Lecture 5: Policy Gradient

Lecture Slides & Videos

• Lecture 5: Policy Gradients

• CS 285: Lecture 5, Part 1

• CS 285: Lecture 5, Part 2

• CS 285: Lecture 5, Part 3

• CS 285: Lecture 5, Part 4

• CS 285: Lecture 5, Part 5

• CS 285: Lecture 5, Part 6

Policy Gradient

Evaluating the objective

$$ \theta^\star=\arg\max_\theta E_{\tau\sim p_\theta(\tau)}\left[\sum_tr(s_t,a_t)\right] $$

Denoting $E_{\tau\sim p_\theta(\tau)}\left[\sum_tr(s_t,a_t)\right]$ as $J(\theta)$, how can we evaluate it?

We can simply make rollouts from out policy, which means we collect $n$ sampled trajectories by running our policy in the real world and average the total reward.

$$ J(\theta)=E_{\tau\sim p_{\theta}(\tau)}\left[\sum_tr(\mathbf{s}_t,\mathbf{a}_t)\right]\approx\frac{1}{N}\sum_i\sum_tr(\mathbf{s}_{i,t},\mathbf{a}_{i,t}) $$

Direct policy differentiation

More importantly, we actually want to improve out policy, so we need to come up with a way to estimate its derivative.

$$ J(\theta)=E_{\tau\sim p_{\theta}(\tau)}[r(\tau)]=\int p_{\theta}(\tau)r(\tau)d\tau, \text{where}r(\tau)=\sum_{t=1}^Tr(\mathbf{s}_t,\mathbf{a}_t) $$

Direct its differentiation, we have

$$ \nabla_\theta J(\theta)=\int\nabla_\theta p_\theta(\tau)r(\tau)d\tau $$

Given that

$$ p_\theta(\tau)\nabla_\theta\log p_\theta(\tau)=p_\theta(\tau)\frac{\nabla_\theta p_\theta(\tau)}{p_\theta(\tau)} $$

we can derive that

$$ \nabla_{\theta}J(\theta)=\int\nabla_{\theta}p_{\theta}(\tau)r(\tau)d\tau=E_{\tau\sim p_{\theta}(\tau)}[\nabla_{\theta}\log p_{\theta}(\tau)r(\tau)] $$

We already know, from last lecture, that

$$ p_\theta(\mathbf{s}_1,\mathbf{a}_1,\ldots,\mathbf{s}_T,\mathbf{a}_T)=p(\mathbf{s}_1)\prod_{t=1}^T\pi_\theta(\mathbf{a}_t|\mathbf{s}_t)p(\mathbf{s}_{t+1}|\mathbf{s}_t,\mathbf{a}_t) $$

Take the logarithm on both sides, we derive that

$$ \log p_{\theta}(\tau)=\log p(\mathbf{s}_{1})+\sum_{t=1}^{T}\log\pi_{\theta}(\mathbf{a}_{t}|\mathbf{s}_{t})+\log p(\mathbf{s}_{t+1}|\mathbf{s}_{t},\mathbf{a}_{t}) $$

where the first and the last items is $0$ taken the derivative with respect to $\theta$. Therefore, we’re left with this equation for the policy

$$ \nabla_\theta J(\theta)=E_{\tau\sim p_\theta(\tau)}\left[\left(\sum_{t=1}^T\nabla_\theta\log\pi_\theta(\mathbf{a}_t|\mathbf{s}_t)\right)\left(\sum_{t=1}^Tr(\mathbf{s}_t,\mathbf{a}_t)\right)\right] $$

Now, everything inside this expectation is known because we have access to the policy $\pi$ and we can evaluate the reward for all of our samples.

Information shown.

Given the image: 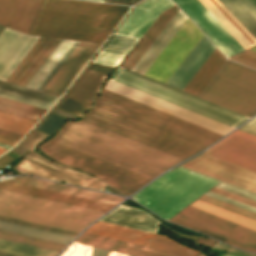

Work instructions.
(1) In the policy gradient notes, copy the passage starting with "We can simply" and going on through "the total reward.", substituting "simulations" for "rollouts".
(2) According to the policy gradient notes, how are the sampled trajectories collected when evaluating the objective?
(3) Using the policy gradient notes, explain why everything inside the expectation in the final gradient equation is known.

Results in order.
(1)
We can simply make simulations from out policy, which means we collect $n$ sampled trajectories by running our policy in the real world and average the total reward.

(2) By running the policy in the real world.

(3) The policy $\pi$ is accessible, and the reward can be evaluated for all of the samples.